Last Christmas, my brother gave me “The Snowball: Warren Buffett and the Business of Life“, by Alice Schroeder. He completely hit on the spot, though I only started reading it during last August holidays (Luca also started reading it to the point that she ended up buying her own Kindle version of it!).

The book is a thorough review of Buffett’s life, including relationships with family & friends and investment decisions. I had previously read other books about Buffett, but they were merely about his investment “strategy” so to say, nothing compared to this one. To complete the book, the author made over 250 interviews, so you can imagine the many insights contained in it.

There are many lessons or just ideas that can be taken from this book. Let me just point the few I can recall at the moment of writing this post:

  • The Inner Scorecard: the idea of acting and valuing yourself according to what you care about and not according to what others’ deem important.
  • The concept of margin of safety: from Benjamin Graham (recommended reading “The Intelligent Investor“).
  • Circle of competence: the idea of looking for simple business that have an enduring competitive advantage (technology companies are not that simple).
  • Cigar butts: companies which are worth more “death than alive” (looking for cheap price to book).
  • Snowball: the idea that compounding interest acts as a snowball falling down the hill, the sooner you start the larger the ball will be down the road (thinking about retirement here).
  • The story of the genie: or that you should invest in your own health as your body is the only one you are going to be given in this life.
  • The Ovarian lottery and the idea that philanthropy achieves more if exercised now and trying to maximize its impact.

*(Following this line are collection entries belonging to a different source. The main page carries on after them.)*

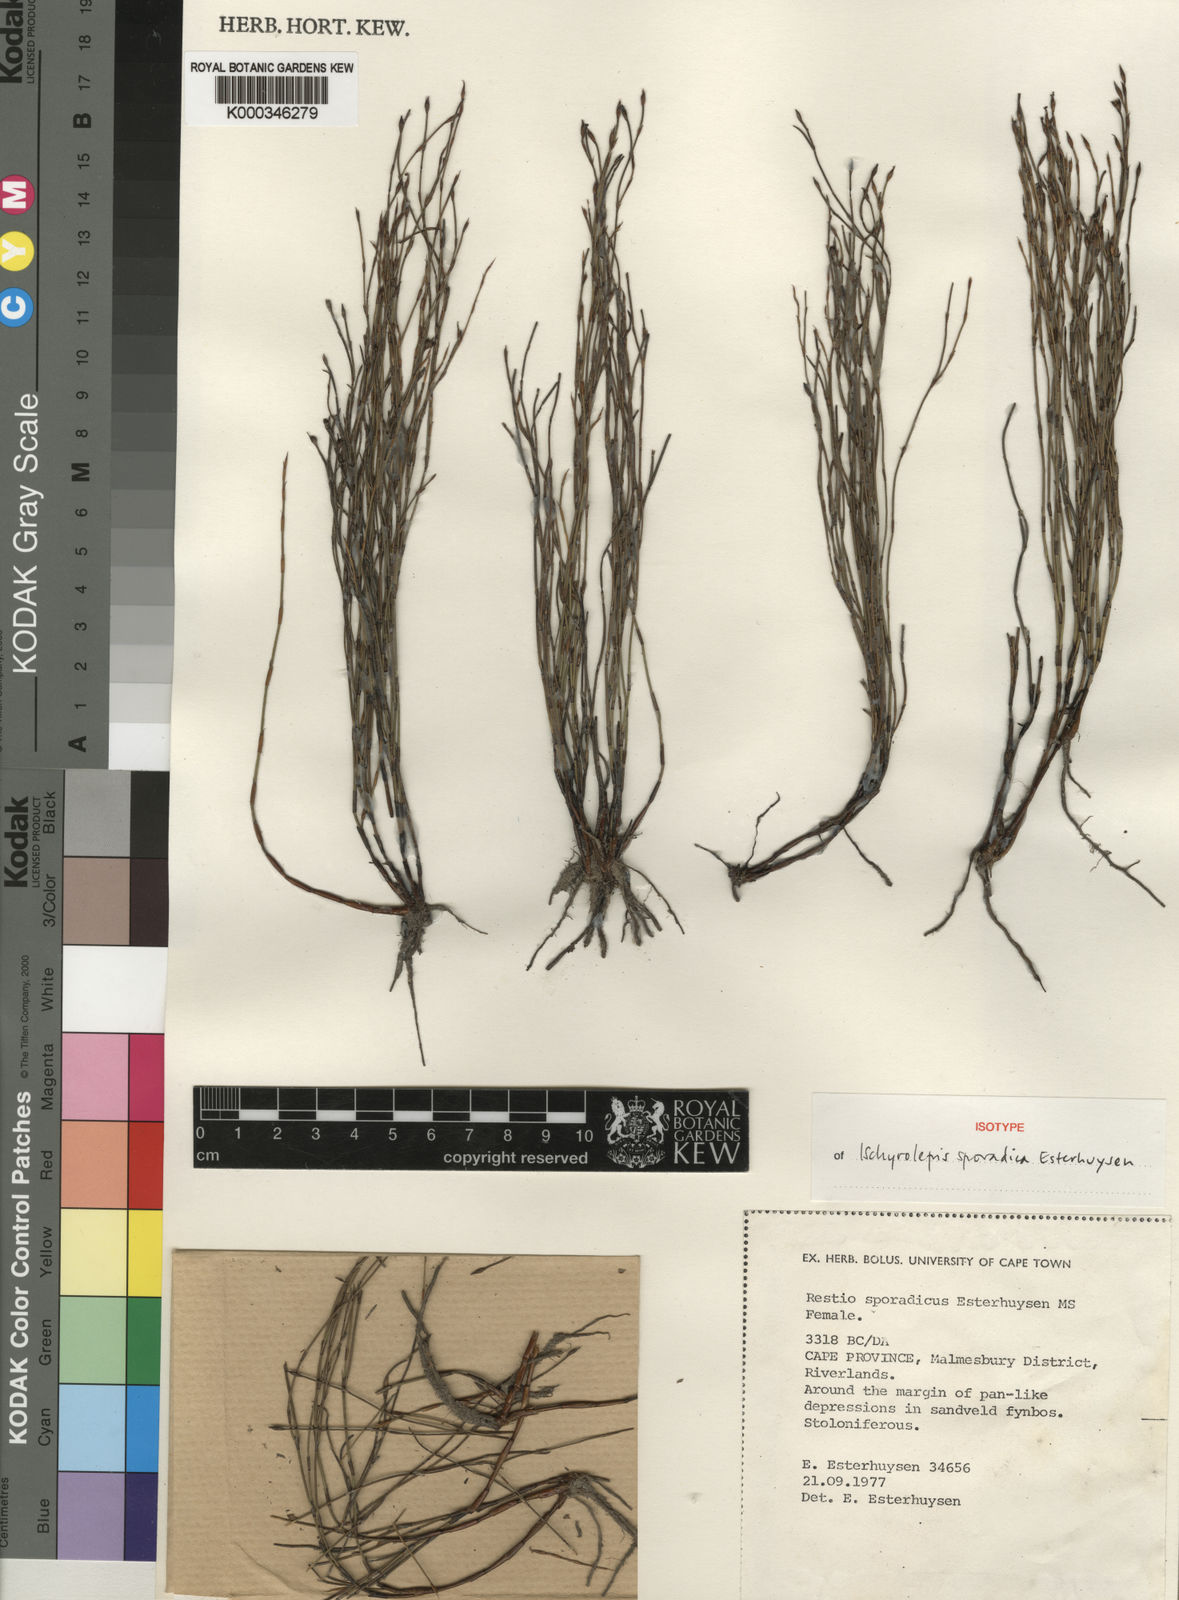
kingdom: Plantae
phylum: Tracheophyta
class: Liliopsida
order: Poales
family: Restionaceae
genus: Restio
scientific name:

Throughout the book you get to learn about many great entrepreneurial characters (e.g. Rose Blumkin, Bill Gates); about the workings of the board of directors of some companies (e.g. Coca Cola, Berkshire Hathaway); about some of the most impressive falls in corporate history (e.g. Solomon Brothers, Long Term Capital Management); about several depressions, recessions and crisis; and above all you learn about what were the thoughts and calculations behind some of Buffett’s investments decisions since the early 1940’s to date.

I definitely recommend this book (700+ pgs.).